Frozen embryo transfer can help patients who have extra embryos from fresh IVF cycles
Extra embryos that were achieved through in vitro fertilization, but not selected for fresh intrauterine embryo transfer, can be cryopreserved for future use. These embryos can be replaced after a spontaneous ovulation with appropriate timing in a natural cycle, or they can be transferred at the appropriate time during an artificial cycle.
At the Texas Fertility Center, we most commonly use artificial cycles for FET due to the significant scheduling advantages that this offers our patients. Artificial cycle monitoring involves the administration of estrogen for approximately two weeks in order to allow your uterine lining to develop. Once the uterine lining is at least 7 mm thick, a serum progesterone level is obtained to ensure that spontaneous ovulation has not occurred. At this point, progesterone administration is begun concurrent with estrogen stimulation. At a time by the cell stage at which the embryos were frozen, the embryos are thawed and transferred into the uterus.

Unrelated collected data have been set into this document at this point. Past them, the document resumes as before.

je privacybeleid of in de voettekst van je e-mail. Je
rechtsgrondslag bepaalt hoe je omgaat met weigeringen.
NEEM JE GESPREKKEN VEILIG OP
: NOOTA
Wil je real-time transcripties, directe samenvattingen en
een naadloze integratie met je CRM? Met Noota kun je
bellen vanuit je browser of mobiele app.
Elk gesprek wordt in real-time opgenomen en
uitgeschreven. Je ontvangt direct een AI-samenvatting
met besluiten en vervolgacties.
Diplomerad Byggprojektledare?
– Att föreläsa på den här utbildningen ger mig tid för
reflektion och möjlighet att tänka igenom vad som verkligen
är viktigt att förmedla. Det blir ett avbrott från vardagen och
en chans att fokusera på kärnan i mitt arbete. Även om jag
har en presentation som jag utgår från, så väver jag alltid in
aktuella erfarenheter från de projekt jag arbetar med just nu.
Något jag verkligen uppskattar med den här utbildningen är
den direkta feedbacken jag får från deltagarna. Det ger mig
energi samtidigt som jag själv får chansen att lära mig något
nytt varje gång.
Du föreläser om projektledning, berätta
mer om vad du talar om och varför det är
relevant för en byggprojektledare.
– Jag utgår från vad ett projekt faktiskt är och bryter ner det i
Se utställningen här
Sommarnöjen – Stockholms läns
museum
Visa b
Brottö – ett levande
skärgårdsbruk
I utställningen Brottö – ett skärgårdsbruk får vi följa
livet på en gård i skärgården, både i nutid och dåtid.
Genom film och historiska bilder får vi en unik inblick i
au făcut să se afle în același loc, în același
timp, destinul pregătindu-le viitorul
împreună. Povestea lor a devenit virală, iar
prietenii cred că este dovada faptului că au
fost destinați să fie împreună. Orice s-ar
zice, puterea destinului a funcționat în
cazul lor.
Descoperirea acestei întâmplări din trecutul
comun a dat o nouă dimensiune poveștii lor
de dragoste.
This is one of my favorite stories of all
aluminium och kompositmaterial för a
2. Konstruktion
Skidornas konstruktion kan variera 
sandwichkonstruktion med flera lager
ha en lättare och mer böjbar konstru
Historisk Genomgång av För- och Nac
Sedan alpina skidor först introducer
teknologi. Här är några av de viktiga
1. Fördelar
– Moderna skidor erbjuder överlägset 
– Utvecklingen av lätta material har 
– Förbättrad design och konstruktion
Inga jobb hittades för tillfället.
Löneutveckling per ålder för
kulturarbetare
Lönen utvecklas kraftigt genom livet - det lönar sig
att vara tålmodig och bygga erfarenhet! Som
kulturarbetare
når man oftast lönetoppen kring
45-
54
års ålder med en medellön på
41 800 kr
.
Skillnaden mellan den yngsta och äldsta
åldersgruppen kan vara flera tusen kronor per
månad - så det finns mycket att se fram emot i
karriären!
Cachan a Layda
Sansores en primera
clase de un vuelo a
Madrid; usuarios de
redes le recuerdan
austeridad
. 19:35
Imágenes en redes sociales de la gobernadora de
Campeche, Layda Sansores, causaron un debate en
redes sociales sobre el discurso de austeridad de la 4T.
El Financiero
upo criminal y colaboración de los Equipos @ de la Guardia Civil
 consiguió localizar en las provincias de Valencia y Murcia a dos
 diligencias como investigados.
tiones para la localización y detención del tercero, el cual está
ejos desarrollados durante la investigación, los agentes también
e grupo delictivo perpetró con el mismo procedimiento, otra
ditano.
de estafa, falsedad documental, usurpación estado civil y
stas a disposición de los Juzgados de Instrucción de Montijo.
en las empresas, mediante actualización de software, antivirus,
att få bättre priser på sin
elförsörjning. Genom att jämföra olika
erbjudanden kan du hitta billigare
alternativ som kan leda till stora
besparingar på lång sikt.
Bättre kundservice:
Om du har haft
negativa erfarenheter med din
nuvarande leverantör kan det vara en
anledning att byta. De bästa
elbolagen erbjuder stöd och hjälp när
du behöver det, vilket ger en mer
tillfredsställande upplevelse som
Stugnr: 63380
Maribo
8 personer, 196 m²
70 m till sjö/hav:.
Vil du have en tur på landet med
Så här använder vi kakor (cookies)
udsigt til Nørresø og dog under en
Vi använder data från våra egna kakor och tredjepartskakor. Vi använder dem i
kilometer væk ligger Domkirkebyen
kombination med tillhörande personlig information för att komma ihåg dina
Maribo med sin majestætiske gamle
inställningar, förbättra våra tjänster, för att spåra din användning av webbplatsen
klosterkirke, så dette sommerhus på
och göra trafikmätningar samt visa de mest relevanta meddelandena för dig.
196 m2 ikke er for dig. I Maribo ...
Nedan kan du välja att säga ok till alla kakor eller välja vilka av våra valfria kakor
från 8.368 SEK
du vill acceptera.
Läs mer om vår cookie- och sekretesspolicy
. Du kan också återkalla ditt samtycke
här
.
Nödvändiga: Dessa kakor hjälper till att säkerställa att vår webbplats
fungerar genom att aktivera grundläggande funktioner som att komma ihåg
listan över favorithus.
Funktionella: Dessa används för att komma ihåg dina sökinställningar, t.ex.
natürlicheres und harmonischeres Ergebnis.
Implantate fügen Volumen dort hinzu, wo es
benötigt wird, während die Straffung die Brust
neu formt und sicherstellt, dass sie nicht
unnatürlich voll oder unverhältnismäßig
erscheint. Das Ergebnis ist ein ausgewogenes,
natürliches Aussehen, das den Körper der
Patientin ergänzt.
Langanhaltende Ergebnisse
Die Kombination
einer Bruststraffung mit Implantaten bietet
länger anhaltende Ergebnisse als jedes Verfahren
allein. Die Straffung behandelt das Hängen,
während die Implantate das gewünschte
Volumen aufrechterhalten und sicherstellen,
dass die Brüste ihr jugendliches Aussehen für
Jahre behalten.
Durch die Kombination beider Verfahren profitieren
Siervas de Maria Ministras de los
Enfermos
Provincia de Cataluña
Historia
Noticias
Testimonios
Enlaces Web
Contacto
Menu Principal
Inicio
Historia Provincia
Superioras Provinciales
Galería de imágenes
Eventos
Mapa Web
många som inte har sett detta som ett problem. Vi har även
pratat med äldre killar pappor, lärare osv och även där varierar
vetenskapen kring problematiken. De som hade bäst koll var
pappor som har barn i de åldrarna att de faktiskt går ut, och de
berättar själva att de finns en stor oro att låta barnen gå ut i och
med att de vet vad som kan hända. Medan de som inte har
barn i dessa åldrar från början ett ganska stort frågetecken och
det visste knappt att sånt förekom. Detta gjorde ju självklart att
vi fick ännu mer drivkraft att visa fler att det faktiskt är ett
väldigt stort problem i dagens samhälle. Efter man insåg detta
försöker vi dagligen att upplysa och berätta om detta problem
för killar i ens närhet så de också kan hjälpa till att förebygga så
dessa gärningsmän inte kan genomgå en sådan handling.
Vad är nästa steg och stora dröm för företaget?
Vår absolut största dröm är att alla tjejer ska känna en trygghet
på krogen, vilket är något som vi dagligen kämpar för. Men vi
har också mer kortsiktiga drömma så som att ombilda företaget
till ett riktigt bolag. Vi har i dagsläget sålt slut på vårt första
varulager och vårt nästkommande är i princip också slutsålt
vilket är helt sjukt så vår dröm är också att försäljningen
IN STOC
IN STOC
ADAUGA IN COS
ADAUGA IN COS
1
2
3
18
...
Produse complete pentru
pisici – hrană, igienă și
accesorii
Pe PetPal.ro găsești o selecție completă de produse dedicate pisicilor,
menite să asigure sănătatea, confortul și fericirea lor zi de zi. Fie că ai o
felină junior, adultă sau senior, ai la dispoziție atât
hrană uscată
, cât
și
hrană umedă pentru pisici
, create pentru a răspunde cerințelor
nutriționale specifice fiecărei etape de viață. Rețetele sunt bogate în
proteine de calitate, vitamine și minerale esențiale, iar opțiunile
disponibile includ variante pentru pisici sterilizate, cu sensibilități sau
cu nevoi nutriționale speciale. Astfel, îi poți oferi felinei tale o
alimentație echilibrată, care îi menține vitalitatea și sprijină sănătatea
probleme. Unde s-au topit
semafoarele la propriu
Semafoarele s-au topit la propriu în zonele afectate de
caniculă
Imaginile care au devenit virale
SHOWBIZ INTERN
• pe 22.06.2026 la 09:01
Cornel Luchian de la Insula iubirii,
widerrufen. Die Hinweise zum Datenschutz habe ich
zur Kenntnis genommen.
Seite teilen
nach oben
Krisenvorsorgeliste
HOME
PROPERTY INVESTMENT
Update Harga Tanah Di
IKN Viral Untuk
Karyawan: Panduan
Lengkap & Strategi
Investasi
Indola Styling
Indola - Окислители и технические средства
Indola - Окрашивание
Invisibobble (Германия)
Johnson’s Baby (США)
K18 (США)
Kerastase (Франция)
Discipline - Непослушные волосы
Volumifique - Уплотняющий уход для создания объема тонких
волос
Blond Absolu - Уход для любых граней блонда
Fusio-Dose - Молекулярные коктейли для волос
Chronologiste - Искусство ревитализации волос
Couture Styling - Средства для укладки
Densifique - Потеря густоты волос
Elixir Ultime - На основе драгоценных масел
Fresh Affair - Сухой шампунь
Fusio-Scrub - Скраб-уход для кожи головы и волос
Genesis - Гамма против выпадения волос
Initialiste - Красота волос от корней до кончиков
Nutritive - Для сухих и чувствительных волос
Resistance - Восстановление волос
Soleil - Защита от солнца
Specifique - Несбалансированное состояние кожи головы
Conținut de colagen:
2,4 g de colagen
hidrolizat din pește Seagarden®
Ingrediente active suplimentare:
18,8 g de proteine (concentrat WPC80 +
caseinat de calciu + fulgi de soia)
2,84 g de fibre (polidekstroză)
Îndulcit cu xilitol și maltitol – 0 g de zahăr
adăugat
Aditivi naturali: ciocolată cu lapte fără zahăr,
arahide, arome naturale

The success rate following this procedure ranges from 20 to 30% and depends on the number and quality of embryos that are transferred. The main advantage of frozen embryo transfer is that no ovulation induction medications are used, and there is no need for another oocyte retrieval, along with the associated costs inherent in an IVF cycle. Multiple large studies have demonstrated that there is no increased risk of congenital abnormalities in infants born following the transfer of cryopreserved embryos.